There's a chance it doesn't work at all and everyone involved looks dumber for it. But it'd be fascinating to see a team intentionally operate on a lag with the intent of being savvy.

2. Pair a two-way player with an opener

We have our qualms with the opener -- we can't help but wonder if it's just a wage-suppressing mechanism, and if the advantage gained is worth the headache -- but it seems like a good vehicle to use with a two-way player like Ohtani (who's recovering from Tommy John surgery) or Brendan McKay, of the Tampa Bay Rays.

Here's why.

Since both play for AL teams, they often aren't asked to bat on days they pitch. We propose foregoing the DH each time they're scheduled to pitch. The Angels or Rays would begin the game with a middle reliever on the mound, as is often the case with the opener. They would then pinch-hit for that spot in the order with Ohtani or McKay whenever it rolled around -- usually in the second or third inning.
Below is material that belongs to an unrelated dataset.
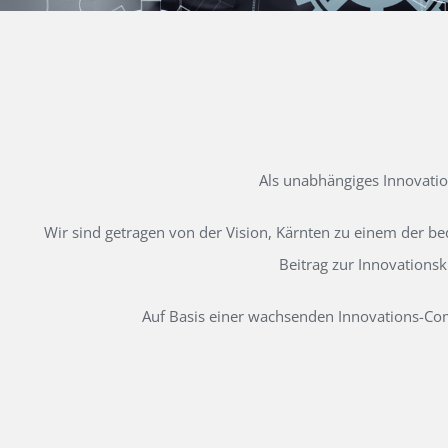
Als unabhängiges Innovati
Wir sind getragen von der Vision, Kärnten zu einem der b
Beitrag zur Innovations
Auf Basis einer wachsenden Innovations-Comm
From there, the endgame is to have Ohtani or McKay throw six or so frames, bringing the game close to or to the point of completion.

What's the upside? Using this approach, the teams would gain two or three additional plate appearances from Ohtani or McKay they wouldn't get otherwise. Over 20, 25 starts, that can be 40 to 50 trips to the dish. That doesn't seem like a lot, but consider the leverage aspect. Just starting Ohtani or McKay without the DH means they're likely exiting before their spot takes its final at-bat. With the opener, Ohtani or McKay is more likely to be in the game when the seventh, eighth, or ninth inning rolls around. Depending on who they're hitting in place of, that could provide a decent boost in situational value.
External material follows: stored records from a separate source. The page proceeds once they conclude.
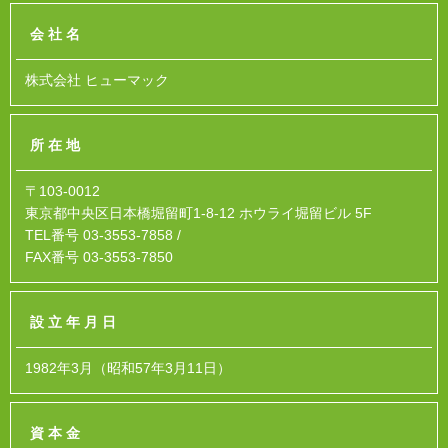
会社名
株式会社 ヒューマック
所在地
〒103-0012
東京都中央区日本橋堀留町1-8-12 ホウライ堀留ビル 5F
TEL番号 03-3553-7858 /
FAX番号 03-3553-7850
設立年月日
1982年3月（昭和57年3月11日）
資本金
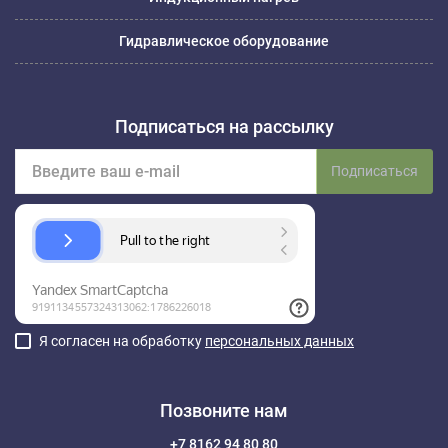
Гидравлическое оборудование
Подписаться на рассылку
Подписаться
Я согласен на обработку
персональных данных
Позвоните нам
+7 8162 94 80 80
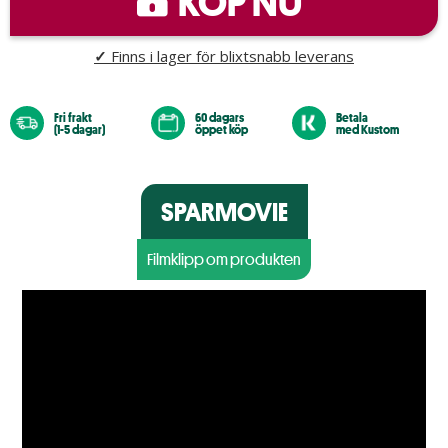
KÖP NU
✓
Finns i lager för blixtsnabb leverans
Fri frakt
60 dagars
Betala
(1-5 dagar)
öppet köp
med Kustom
SPARMOVIE
Filmklipp om produkten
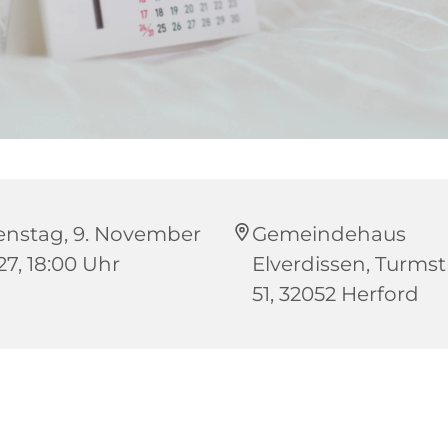
enstag, 9. November
Gemeindehaus
27, 18:00 Uhr
Elverdissen, Turms
51, 32052 Herford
There are some drawbacks, too. If Ohtani or McKay has a bad outing, then you risk burning your bench. The potential financial ramifications shouldn't be overlooked, either -- you'd rather not annoy one of your better players for some marginal advantage. But you can see the logic here. The question is whether either team with a two-way player would be willing to try it.

3. Shift less

Russell Carleton, a writer at Baseball Prospectus and formerly a member of Cleveland's front office, is one of the smartest public analysts out there. During the season, he released a book in which he notes that defensive shifts have not achieved their goal -- in part because they change how pitchers perform, causing them to be more walk-prone and less effective.
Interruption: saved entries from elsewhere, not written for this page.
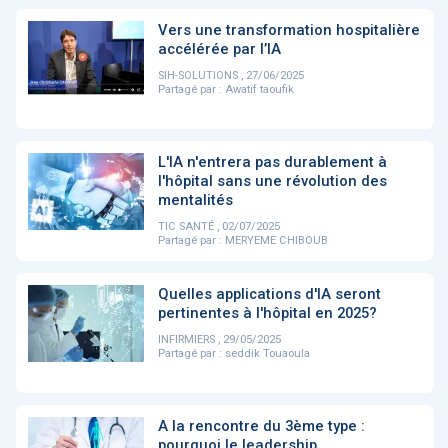
PRODUITS
144
Vers une transformation hospitalière
accélérée par l’IA
SIH-SOLUTIONS , 27/06/2025
Partagé par :
Awatif taoufik
ApTeleCare
H'ABILITY
TABSANTE
V
L'IA n'entrera pas durablement à
‹
1
2
3
4
5
›
l'hôpital sans une révolution des
mentalités
TIC SANTÉ , 02/07/2025
VIDÉO
Partagé par :
MERYEME CHIBOUB
1015
Quelles applications d'IA seront
pertinentes à l'hôpital en 2025?
INFIRMIERS , 29/05/2025
Cancer du sein : de
"Le stéthoscope du 21ème
«U
Partagé par :
seddik Touaoula
nouvelles pistes pour des
siècle": comment
re
détections précoces - ...
l'intelligence artificiell...
int
qui
A la rencontre du 3ème type :
‹
1
2
3
4
5
›
pourquoi le leadership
The funny thing about the seeming omnipresence of shifts is that it hasn't impacted the league-wide batting average on balls in play. Last season the league had a .296 BABIP, the lowest mark since 2011, when it hit .295 … which tied the previous recent low set in 2005. Get our point? If not, it's that shifts have become a staple over the past decade without curtailing hits on batted balls the way people suspect they do.

As a result, we say shift less. That doesn't mean give up on shading fielders -- the 2016 Cubs fielded a historic defense without positioning their fielders so aggressively as to have their alignments count as "shifts" by most measures -- it just means go for a subtle approach that isn't as likely to make your pitchers nervous. Even if it doesn't help, it probably won't hurt.

4. Steal more

The league averaged about 0.51 steals per game last season. That was the lowest rate since the early 1970s, nearly 50 years ago.

Anyone familiar with analytics knows the stolen base is a high-variance strategy. If you're succeeding less than three-quarters of the time, you're costing yourself runs. Fair enough. All the same, our argument isn't numbers-based so much as aesthetics-based. The stolen base is one of the most entertaining plays in baseball, offering a ton of possibility in just a few seconds.

We know, we know. This will probably go over as well as someone begging for fewer home runs and more seeing-eye singles. But really, the league is brimming with high-grade athletes. Let them run. Let them show off. Let them thrill us. The game is supposed to be fun, right?